Passage to read —
Prior to joining 21c as Chief Curator in 2012, Stites was director of artwithoutwalls, a non-profit, non-collecting public arts organization, and from 1995–2006 was adjunct curator of contemporary art at the Speed Art Museum, Louisville, KY. She is an adjunct member of the fine arts faculty at the University of Louisville and has been active on advisory boards at the University of Kentucky’s College of Design and at the Art Museum, and at the College of Arts and Sciences at the University of Arkansas. Stites graduated magna cum laude from the University of Virginia, and holds an M.A. from Columbia University.
Jo-ey Tang, Director of Exhibitions at The Beeler Gallery at Columbus College of Art & Design, Columbus, OH
Jo-ey Tang is a curator, an artist, and a writer. He is currently Director of Exhibitions of Beeler Gallery at Columbus College of Art & Design, where he calibrates each season’s programming to its specific temporality. This past season, he curated arms ache avid aeon: Nancy Brooks Brody / Joy Episalla / Zoe Leonard / Carrie Yamaoka: fierce pussy amplified, which explored in four chapters the resonances between the individual practices of the members of queer art collective fierce pussy. Tang was curator at Palais de Tokyo, Paris, (2014 and 2015), and was arts editor of n+1 (2009–2014). He co-founded with artist Thomas Fougeirol The plates of the present, a photogram project with over 140 artists which enters the collection of Centre Georges Pompidou, Paris in 2019. He has curated and organized events and exhibitions at FUTURA Centre for Contemporary Art, Prague; Rupert, Vilnius; Chi K11 Art Museum, Shanghai; and Praz-Delavallade, Paris. His writing has appeared in Artforum.com, Flash Art, and ArtAsiaPacific. For Kadist Foundation, he has interviewed artists such as Barbara Bloom, Gabriel Kuri, Pratchaya Phinthong, and R.H. Quaytman. Tang has exhibited his work at the Musée départemental d’art contemporain de Rochechouart; Lyles & King, New York; Galerie Joseph Tang, Paris; and Galerie Nathalie Obadia, Paris.

Collected data —
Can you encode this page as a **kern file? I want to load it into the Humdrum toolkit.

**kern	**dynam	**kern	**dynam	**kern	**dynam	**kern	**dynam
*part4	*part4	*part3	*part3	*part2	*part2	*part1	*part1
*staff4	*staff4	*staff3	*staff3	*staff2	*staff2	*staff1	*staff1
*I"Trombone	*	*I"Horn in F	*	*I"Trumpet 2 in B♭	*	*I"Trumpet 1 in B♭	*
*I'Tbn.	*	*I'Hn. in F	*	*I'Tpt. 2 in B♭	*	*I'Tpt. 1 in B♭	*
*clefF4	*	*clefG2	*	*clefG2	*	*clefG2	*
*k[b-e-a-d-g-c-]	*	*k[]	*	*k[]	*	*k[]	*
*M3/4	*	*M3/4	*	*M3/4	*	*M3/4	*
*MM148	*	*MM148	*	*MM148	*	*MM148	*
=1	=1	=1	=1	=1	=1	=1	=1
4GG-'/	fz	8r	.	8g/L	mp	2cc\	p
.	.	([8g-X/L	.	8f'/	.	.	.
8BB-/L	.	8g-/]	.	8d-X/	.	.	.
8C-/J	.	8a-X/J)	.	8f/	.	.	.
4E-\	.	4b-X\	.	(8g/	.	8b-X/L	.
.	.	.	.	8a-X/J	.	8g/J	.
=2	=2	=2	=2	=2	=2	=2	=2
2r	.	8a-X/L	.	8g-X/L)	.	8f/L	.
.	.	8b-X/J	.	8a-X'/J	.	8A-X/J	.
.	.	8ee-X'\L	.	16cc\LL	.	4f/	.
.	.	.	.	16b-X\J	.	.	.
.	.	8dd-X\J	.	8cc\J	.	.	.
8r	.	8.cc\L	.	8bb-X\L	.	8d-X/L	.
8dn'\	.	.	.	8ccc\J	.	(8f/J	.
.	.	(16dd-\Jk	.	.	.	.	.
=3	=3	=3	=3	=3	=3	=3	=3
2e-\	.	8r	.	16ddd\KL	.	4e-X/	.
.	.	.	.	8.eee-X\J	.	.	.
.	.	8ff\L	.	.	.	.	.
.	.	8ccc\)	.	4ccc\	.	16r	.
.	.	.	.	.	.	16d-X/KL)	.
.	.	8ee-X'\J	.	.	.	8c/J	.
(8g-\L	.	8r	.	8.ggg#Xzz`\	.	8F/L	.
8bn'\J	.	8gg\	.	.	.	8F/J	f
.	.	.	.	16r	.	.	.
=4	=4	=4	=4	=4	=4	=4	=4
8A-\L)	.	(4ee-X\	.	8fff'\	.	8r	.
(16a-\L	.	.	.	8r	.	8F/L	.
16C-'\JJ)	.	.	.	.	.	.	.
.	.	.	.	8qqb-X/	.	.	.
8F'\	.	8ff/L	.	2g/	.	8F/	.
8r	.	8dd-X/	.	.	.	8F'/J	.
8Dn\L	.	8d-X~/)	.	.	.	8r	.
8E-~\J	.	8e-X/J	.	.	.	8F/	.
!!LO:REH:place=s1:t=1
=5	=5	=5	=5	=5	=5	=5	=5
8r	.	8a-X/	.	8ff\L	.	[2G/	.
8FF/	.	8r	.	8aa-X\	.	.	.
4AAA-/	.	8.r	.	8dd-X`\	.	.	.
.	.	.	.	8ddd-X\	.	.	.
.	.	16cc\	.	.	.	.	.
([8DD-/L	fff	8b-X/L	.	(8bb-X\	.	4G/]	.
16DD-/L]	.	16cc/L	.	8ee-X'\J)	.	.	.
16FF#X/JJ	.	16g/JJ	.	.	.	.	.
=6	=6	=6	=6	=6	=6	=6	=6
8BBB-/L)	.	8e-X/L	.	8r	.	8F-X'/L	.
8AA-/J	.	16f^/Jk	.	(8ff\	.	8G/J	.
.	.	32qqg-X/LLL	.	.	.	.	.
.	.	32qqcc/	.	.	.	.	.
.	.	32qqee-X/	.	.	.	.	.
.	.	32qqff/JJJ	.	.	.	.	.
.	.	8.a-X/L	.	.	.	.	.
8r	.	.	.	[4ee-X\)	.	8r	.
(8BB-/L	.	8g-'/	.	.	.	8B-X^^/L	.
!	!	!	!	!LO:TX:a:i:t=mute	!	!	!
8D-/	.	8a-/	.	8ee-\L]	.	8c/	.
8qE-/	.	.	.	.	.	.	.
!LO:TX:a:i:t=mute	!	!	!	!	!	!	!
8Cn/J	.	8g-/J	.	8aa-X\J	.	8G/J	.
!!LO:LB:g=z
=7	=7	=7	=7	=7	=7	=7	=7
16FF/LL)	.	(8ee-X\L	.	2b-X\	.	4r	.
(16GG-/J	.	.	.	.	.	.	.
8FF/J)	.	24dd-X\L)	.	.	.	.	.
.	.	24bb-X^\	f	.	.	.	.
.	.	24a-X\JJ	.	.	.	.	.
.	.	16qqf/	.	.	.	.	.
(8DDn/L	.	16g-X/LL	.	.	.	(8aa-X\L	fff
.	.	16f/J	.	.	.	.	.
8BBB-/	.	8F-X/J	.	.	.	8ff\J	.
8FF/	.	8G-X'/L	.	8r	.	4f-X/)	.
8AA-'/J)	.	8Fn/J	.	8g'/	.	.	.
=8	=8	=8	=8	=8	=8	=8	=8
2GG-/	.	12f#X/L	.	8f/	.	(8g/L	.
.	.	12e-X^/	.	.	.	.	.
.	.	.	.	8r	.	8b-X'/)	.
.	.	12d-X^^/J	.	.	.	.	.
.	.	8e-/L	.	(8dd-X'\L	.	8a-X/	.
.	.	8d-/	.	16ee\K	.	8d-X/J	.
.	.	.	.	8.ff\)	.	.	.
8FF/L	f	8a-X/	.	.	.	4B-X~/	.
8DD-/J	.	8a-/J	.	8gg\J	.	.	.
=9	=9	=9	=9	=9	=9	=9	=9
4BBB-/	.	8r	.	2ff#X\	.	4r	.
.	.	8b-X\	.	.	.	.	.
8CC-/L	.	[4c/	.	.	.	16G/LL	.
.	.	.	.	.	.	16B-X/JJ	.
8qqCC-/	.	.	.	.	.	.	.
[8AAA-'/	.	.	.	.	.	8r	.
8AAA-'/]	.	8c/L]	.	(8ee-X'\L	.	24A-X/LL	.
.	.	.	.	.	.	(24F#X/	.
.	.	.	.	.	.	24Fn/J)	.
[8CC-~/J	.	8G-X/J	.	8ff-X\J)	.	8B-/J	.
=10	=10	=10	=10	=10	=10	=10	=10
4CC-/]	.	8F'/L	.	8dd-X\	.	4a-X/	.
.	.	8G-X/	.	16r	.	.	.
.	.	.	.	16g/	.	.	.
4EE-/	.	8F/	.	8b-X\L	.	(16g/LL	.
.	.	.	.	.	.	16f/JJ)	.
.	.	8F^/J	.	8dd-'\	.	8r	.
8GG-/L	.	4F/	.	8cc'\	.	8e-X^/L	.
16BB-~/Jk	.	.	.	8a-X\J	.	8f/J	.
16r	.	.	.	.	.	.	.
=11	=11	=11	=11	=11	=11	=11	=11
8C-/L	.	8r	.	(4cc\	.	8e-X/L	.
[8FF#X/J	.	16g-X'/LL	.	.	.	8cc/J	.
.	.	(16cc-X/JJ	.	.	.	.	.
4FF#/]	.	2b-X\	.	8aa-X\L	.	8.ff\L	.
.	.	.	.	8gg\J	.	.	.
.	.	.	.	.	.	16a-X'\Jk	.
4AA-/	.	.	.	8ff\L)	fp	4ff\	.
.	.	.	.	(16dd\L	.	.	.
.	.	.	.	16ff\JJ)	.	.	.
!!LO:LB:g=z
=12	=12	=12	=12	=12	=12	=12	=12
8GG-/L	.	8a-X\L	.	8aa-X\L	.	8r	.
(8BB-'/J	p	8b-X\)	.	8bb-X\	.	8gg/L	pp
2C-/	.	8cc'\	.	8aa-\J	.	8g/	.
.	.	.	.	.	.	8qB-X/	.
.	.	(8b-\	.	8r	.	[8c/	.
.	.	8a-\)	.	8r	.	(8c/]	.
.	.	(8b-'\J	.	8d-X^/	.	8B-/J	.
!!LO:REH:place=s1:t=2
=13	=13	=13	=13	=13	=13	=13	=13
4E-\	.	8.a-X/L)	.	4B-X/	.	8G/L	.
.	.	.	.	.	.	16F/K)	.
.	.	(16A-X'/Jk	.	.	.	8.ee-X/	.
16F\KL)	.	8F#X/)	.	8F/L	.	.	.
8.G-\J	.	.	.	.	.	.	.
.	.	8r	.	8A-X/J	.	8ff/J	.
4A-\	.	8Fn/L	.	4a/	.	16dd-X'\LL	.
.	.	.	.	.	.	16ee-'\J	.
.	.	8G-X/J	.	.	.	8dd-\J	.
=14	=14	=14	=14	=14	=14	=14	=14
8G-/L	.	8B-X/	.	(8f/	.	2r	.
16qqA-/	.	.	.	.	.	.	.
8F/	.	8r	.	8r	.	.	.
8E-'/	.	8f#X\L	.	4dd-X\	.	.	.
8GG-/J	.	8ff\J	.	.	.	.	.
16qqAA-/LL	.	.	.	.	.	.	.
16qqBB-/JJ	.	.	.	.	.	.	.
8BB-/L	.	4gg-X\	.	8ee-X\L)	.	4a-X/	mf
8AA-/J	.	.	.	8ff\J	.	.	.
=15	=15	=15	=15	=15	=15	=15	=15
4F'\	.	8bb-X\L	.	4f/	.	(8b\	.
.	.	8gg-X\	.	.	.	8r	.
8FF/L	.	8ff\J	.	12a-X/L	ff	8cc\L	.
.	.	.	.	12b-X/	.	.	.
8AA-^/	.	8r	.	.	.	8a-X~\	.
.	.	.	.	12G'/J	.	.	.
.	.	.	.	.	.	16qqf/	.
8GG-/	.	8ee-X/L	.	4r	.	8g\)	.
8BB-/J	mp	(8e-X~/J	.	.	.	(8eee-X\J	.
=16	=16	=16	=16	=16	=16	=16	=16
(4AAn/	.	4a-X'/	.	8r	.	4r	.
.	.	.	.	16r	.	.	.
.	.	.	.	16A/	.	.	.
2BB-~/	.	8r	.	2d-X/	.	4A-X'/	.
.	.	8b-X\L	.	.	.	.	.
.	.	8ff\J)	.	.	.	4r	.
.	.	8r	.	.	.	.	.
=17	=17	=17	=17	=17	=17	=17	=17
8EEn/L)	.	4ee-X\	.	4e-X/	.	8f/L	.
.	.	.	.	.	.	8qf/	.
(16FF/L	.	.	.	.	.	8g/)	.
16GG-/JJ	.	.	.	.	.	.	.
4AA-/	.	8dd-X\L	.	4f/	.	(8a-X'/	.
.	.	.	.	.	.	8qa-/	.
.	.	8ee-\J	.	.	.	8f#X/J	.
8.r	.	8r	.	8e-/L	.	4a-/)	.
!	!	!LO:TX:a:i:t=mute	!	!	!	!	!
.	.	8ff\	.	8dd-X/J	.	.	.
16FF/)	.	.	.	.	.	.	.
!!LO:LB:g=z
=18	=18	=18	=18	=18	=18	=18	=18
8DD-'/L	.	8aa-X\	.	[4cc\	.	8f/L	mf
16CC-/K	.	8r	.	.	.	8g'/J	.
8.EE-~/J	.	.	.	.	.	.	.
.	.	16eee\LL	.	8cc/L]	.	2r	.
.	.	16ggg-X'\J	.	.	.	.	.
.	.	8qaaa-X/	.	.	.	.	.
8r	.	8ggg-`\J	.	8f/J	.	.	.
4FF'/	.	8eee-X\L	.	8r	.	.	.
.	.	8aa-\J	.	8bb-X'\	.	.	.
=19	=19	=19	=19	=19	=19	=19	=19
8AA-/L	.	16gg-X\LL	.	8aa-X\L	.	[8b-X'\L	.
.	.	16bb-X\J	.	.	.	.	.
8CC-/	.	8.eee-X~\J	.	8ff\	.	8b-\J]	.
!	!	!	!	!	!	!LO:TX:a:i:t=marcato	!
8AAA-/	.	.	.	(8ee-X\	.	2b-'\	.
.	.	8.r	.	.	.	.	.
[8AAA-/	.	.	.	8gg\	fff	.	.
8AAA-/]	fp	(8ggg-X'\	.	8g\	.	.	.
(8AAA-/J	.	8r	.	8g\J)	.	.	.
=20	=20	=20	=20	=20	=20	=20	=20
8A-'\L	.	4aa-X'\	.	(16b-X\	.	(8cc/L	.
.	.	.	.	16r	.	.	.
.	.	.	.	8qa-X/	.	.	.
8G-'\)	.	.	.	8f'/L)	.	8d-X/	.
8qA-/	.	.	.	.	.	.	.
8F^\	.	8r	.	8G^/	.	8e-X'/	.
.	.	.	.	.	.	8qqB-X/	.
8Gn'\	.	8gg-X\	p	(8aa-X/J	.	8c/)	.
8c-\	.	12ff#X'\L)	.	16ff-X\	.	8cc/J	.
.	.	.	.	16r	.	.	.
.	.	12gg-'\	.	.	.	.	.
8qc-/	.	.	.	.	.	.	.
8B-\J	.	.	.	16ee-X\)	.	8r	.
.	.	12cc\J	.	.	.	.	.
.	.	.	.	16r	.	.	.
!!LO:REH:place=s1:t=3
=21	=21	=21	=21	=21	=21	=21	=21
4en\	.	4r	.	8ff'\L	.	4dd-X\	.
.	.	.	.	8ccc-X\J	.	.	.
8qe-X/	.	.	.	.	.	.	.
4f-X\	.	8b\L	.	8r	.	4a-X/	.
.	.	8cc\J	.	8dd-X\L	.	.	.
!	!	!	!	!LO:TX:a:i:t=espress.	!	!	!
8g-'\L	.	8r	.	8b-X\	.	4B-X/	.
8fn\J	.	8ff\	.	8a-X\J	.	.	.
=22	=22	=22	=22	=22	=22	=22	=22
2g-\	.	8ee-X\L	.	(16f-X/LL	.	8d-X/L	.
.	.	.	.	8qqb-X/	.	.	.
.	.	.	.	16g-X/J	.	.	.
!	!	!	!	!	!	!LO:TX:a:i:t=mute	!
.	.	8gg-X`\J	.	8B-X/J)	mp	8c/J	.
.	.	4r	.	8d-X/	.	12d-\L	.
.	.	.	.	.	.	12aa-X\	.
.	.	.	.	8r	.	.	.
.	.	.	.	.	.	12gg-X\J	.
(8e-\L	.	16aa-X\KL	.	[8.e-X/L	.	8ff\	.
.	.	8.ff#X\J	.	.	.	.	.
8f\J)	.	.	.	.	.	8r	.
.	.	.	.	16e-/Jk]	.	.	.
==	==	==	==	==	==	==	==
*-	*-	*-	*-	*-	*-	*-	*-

To do —
(A) List every venue that the curator biographies name as a place where Jo-ey Tang has exhibited his own work.
(B) Pick up the curator biographies right after their final sentence and continue them.
The data has no connection to the curator biographies.

Exercise answers —
(A)
- Musée départemental d’art contemporain de Rochechouart
- Lyles & King, New York
- Galerie Joseph Tang, Paris
- Galerie Nathalie Obadia, Paris

(B)
Michael Vetter, Assistant Curator of Contemporary Art at Newfields, Indianapolis, IN
Michael Vetter began working in art museums as a curatorial intern at the Virginia Museum of Fine Arts in Richmond while he was finishing his undergraduate studies in art history at the University of Virginia. He received his MA in art history from the University of Maryland, College Park in 2012 and his PhD in 2018. From 2013–2015, Michael worked as a curatorial assistant at the Hirshhorn Museum and Sculpture Garden in Washington, D.C., where he contributed research and writing for a 2014 reinstallation of the museum’s permanent collection as well as for the exhibitions Robert Irwin: All the Rules will Change and Days of Endless Time. It was the Hirshhorn’s Robert Irwin exhibition that led Vetter to write his dissertation on the artist, and it was Irwin’s site-conditioned installation Light and Space III that first drew his attention to the Indianapolis Museum of Art and Newfields.
From 2016–2018, Michael was a graduate assistant at the University of Maryland Art Gallery. There, he curated the exhibition Progress and Harmony for Mankind: Art and Technology circa 1970, which opened to the public in January, 2018. The exhibition focused on the Expo ’70 World’s Fair in Osaka, Japan, and included works made by artists in Robert Rauschenberg’s organization Experiments in Art and Technology and the 1967 LACMA initiative Art and Technology.